The name Hikari was first introduced in Japan on 25 April 1958 for express services operating between Hakata and Beppu in Kyushu. This service operated until 30 September 1964, the day before the Tokaido Shinkansen opened.

When the Tokaido Shinkansen opened on 1 October 1964, the Hikari was the fastest train on the line, initially travelling from Tokyo Station to Shin-Osaka Station with only two stops (Nagoya and Kyoto). Hikari service was extended to the Sanyo Shinkansen later, although the Hikari trains were only slightly faster than the Kodama trains, earning them the derisive portmanteau nickname "Hidama." The Hikari trains remained the fastest trains until the opening of Nozomi trains on 14 March 1992.

In March 2008, the new N700 Series Shinkansen was put into service on a morning Hikari service between Shin-Yokohama and Hiroshima stations, and a late night run between Tokyo and Nagoya.

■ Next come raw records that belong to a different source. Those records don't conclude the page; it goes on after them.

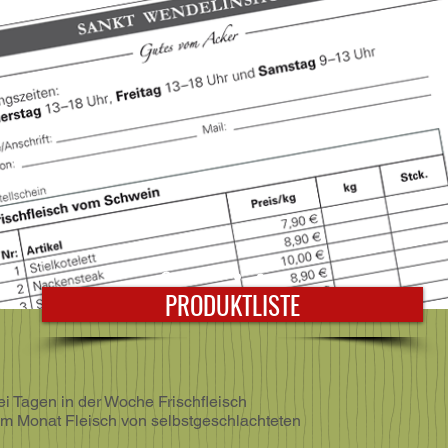
PRODUKTLISTE
ei Tagen in der Woche Frischfleisch
m Monat Fleisch von selbstgeschlachteten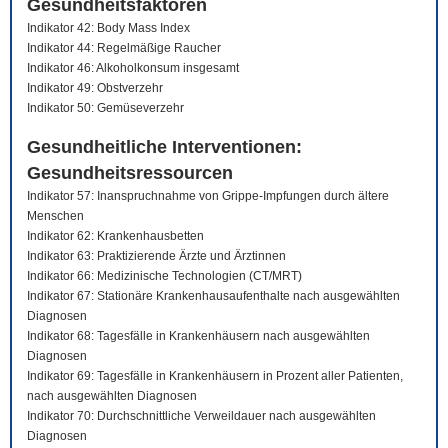
Gesundheitsfaktoren
Indikator 42: Body Mass Index
Indikator 44: Regelmäßige Raucher
Indikator 46: Alkoholkonsum insgesamt
Indikator 49: Obstverzehr
Indikator 50: Gemüseverzehr
Gesundheitliche Interventionen:
Gesundheitsressourcen
Indikator 57: Inanspruchnahme von Grippe-Impfungen durch ältere
Menschen
Indikator 62: Krankenhausbetten
Indikator 63: Praktizierende Ärzte und Ärztinnen
Indikator 66: Medizinische Technologien (CT/MRT)
Indikator 67: Stationäre Krankenhausaufenthalte nach ausgewählten
Diagnosen
Indikator 68: Tagesfälle in Krankenhäusern nach ausgewählten
Diagnosen
Indikator 69: Tagesfälle in Krankenhäusern in Prozent aller Patienten,
nach ausgewählten Diagnosen
Indikator 70: Durchschnittliche Verweildauer nach ausgewählten
Diagnosen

A third N700 Hikari run between Nagoya and Tokyo was added in October 2008, and a few other N700 Hikari runs have since been added.

From the start of the revised timetable on 17 March 2012, Hikari Rail Star services using 8-car 700 series E sets became entirely non-smoking.

As of 2012, JR Central Hikari services operating throughout the Tokaido/Sanyo corridor primarily use 16-car N700 series and 700 series sets. Most Hikari trains pull over at intermediate stations such as Shizuoka, Hamamatsu, Toyohashi, Maibara or Himeji to allow faster Nozomi services, to pass through without stopping.

In an announcement by JR Central, JR West, and JR Kyushu made on 17 October 2023, the companies stated that all onboard smoking rooms on the Tokaido, San'yo, and Kyushu Shinkansen trains would be discontinued by Q2 2024, which took effect on 16 March 2024. In addition, all smoking rooms located on station platforms on the aforementioned Shinkansen lines would also be discontinued.